The European Commission has called on Pristina to prevent sudden mass, illegal departures of Kosovars to the European Union by watching the borders and taking urgent steps, the EU executive stated on 11 February.

The Commission added that the number of illegal migrants from Kosovo seeking asylum in the EU had gone up 40% since December, which surpasses the hitherto largest groups of immigrants from Syria and Afghanistan arriving illegally, or crossing the Union’s outer borders.

Spokesperson Natasha Bertaud said that Pristina must increase border supervision, intensify the information campaign on the rights of individuals traveling to the EU, and strengthen cooperation with the countries through which the illegal immigrants pass, and the Union countries which they aim or manage to come to.

“We are discussing the matter with the Kosovo authorities, and that is also the subject of consideration within the visa liberalization dialog (EU-Kosovo),” added Bertaud.

Background

According to Frontex,  a record 12,000 attempts at illegal border crossings were registered on the Serbian-Hungarian border in December 2014, with Kosovars accounting for 40% of that number. The trend, Frontex states, is explained by rumors among the Kosovo population that France’s decision to remove Kosovo from the list of safe countries of origin would facilitate getting asylum in the EU country.
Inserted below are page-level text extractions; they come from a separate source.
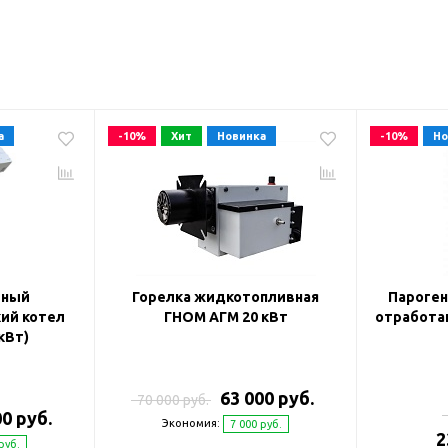
а
-10%
Хит
Новинка
-10%
Но
вный
Горелка жидкотопливная
Пароген
ий котел
ГНОМ АГМ 20 кВт
отработан
кВт)
63 000 руб.
70 000 руб.
00 руб.
Экономия:
7 000 руб.
2
руб.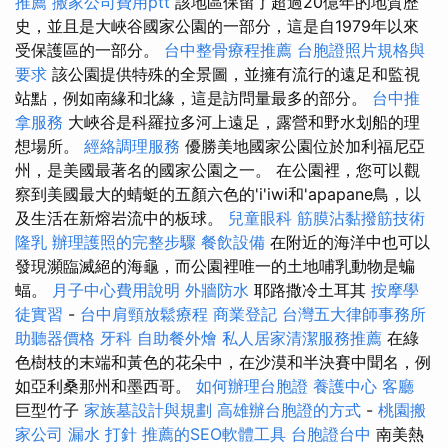
推薦
搬家公司費用ptt
該地區保留了超過20億年的地質歷
史，並且是大峽谷國家公園的一部分，這是自1979年以來
受保護區的一部分。
台中整骨療程推薦
台胞證照片規格與
要求
該公園提供特殊的全景圖，並擁有流行的遠足和監視
站點，例如南緣和北緣，這是訪問量最多的部分。
台中推
拿服務
大峽谷是科羅拉多河上遠足，露營和野水划船的理
想場所。
經絡調理服務
優勝美地國家公園位於加利福尼亞
州，是美國最著名的國家公園之一。 在公園裡，您可以觀
察到美國最大的蜻蜓的五顏六色的'i'iwi和'apapane鳥，以
及生活在新熔岩流中的板球。
兒童眼科
筋膜沾黏撥筋技術
隆乳
辦理護照的完整步驟
餐飲設備
在附近的海洋中也可以
發現瀕臨滅絕的海龜，而公園裡唯一的土地哺乳動物是蝙
蝠。
月子中心費用說明
外牆防水
耶路撒冷土耳其
按摩學
徒實習
-
台中肩頸放鬆療程
商業登記
台灣五大律師事務所
助聽器價格
牙科
自助餐外燴
私人居家清潔服務推薦
在綠
色樹枝的末端和黃色的花朵中，在沙漠和半決賽中聞名，例
如亞利桑那州和墨西哥。
如何辦理台胞證
養護中心
客廳
巨型竹子
家族墓設計與規劃
高雄辦台胞證的方式
-
桃園搬
家公司
漏水 打針
推薦的SEO軟體工具
台胞證台中
南美熱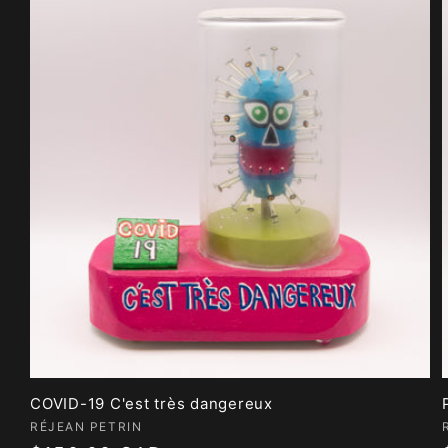
COVID-19 C'est très dangereux
Fournisseur :
RÉJEAN PETRIN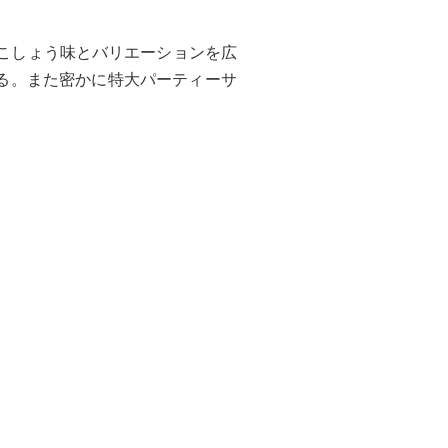
こしょう味とバリエーションを広
る。また密かに特大パーティーサ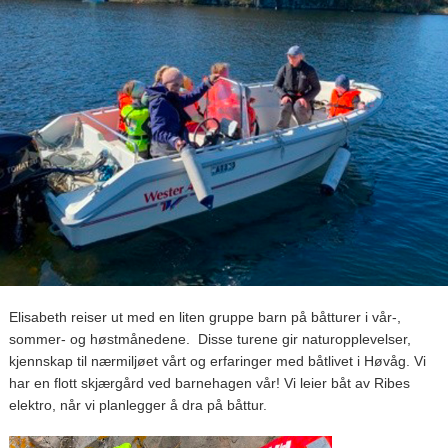
Elisabeth reiser ut med en liten gruppe barn på båtturer i vår-,
sommer- og høstmånedene. Disse turene gir naturopplevelser,
kjennskap til nærmiljøet vårt og erfaringer med båtlivet i Høvåg. Vi
har en flott skjærgård ved barnehagen vår! Vi leier båt av Ribes
elektro, når vi planlegger å dra på båttur.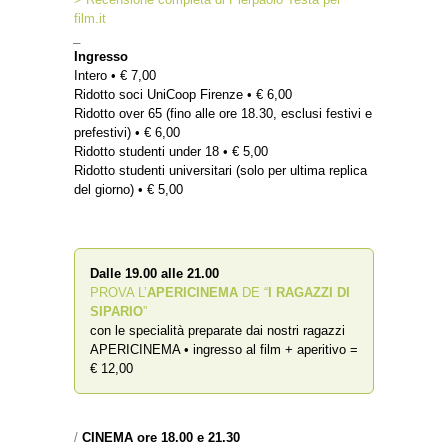
film.it
_
Ingresso
Intero • € 7,00
Ridotto soci UniCoop Firenze • € 6,00
Ridotto over 65 (fino alle ore 18.30, esclusi festivi e
prefestivi) • € 6,00
Ridotto studenti under 18 • € 5,00
Ridotto studenti universitari (solo per ultima replica
del giorno) • € 5,00
Dalle 19.00 alle 21.00
PROVA L’
APERICINEMA
DE “
I RAGAZZI DI
SIPARIO
”
con le specialità preparate dai nostri ragazzi
APERICINEMA • ingresso al film + aperitivo =
€ 12,00
/
CINEMA ore 18.00 e 21.30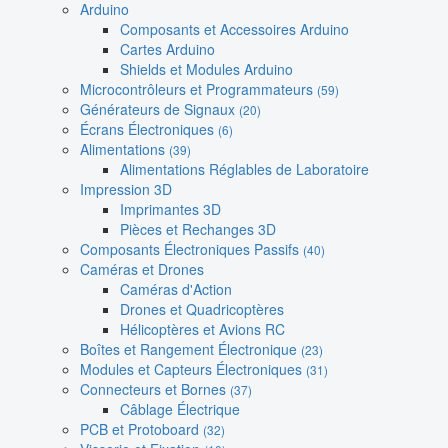
Arduino
Composants et Accessoires Arduino
Cartes Arduino
Shields et Modules Arduino
Microcontrôleurs et Programmateurs
(59)
Générateurs de Signaux
(20)
Écrans Électroniques
(6)
Alimentations
(39)
Alimentations Réglables de Laboratoire
Impression 3D
Imprimantes 3D
Pièces et Rechanges 3D
Composants Électroniques Passifs
(40)
Caméras et Drones
Caméras d'Action
Drones et Quadricoptères
Hélicoptères et Avions RC
Boîtes et Rangement Électronique
(23)
Modules et Capteurs Électroniques
(31)
Connecteurs et Bornes
(37)
Câblage Électrique
PCB et Protoboard
(32)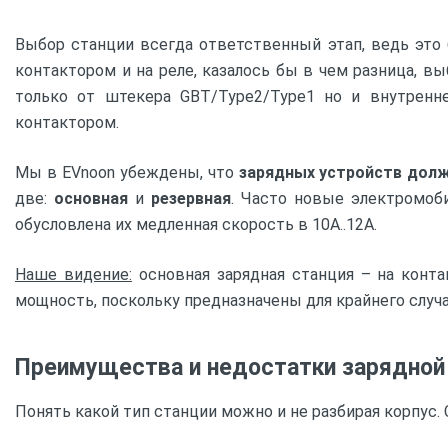
Выбор станции всегда ответственный этап, ведь это 
контактором и на реле, казалось бы в чем разница, в
только от штекера GBT/Type2/Type1 но и внутренне
контактором.
Мы в EVnoon убеждены, что
зарядных устройств дол
две:
основная
и
резервная
. Часто новые электромоб
обусловлена их медленная скорость в 10А..12А.
Наше видение:
основная зарядная станция – на конт
мощность, поскольку предназначены для крайнего случа
Преимущества и недостатки зарядной 
Понять какой тип станции можно и не разбирая корпус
Kosovo declared independence in February 2008. 22 EU member states have recognized it so far. Kosovo has around two million inhabitants, predominantly Albanians.

In October 2013, the European Union initiated negotiations on a Stabilization and Association Agreement with Kosovo. The agreement was signed in July 2014, and will be adopted by the European Council.

In May 2012, Brussels launched a structural dialogue on the rule of law with Pristina, as the dialogue on liberalizing the visa regime for Kosovars officially kicked off several months prior, in January.

The European Union has a judicial and police mission in Kosovo, EULEX.